In contrast, the youngest doctor at Cindy’s job has asked her to move to Riverdale to be his head nurse when he sets up his solo practice. Her boss later suggests that if she doesn’t feel like bringing her husband with her, well, maybe the two of them could start playing doctor together.
Dean attempts to cure Cindy’s grumpiness by doing what all the advice columnists suggest: working on their relationship. He cajoles her into spending the July 4th weekend with him at one of those 1970sish Poconos love motels where every room is decorated in a different fantasy theme. Dean unwisely picks the space-age Future Room, with its claustrophobic aluminum foil wallpaper, to spring his plan for their future on her: Let’s have a baby!
Dean’s affection still might have swayed Cindy if, when stopping at the liquor store on the way, she hadn’t run into the alpha male athlete she had been dating in college, back before she had hurriedly married Dean. She tells the jock she has a husband. “Are you faithful to him?” he asks.
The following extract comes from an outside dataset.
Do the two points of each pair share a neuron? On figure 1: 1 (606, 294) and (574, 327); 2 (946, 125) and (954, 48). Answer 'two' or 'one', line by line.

Flustered and flattered, Cindy doesn’t mention her daughter’s age. When she gets back to her beta hubby waiting patiently for her in the minivan, she immediately starts an argument.
As Gosling notes, “I was playing a typically female role. She’s the one with ambition, isn’t satisfied, is looking around. He’s trying to make it work and focused on the home.”
At first, Blue Valentine seems merely an improvisation on how the little things wear down a marriage. It turns out to be a craftily designed study of the big things that influence how families form and fall apart.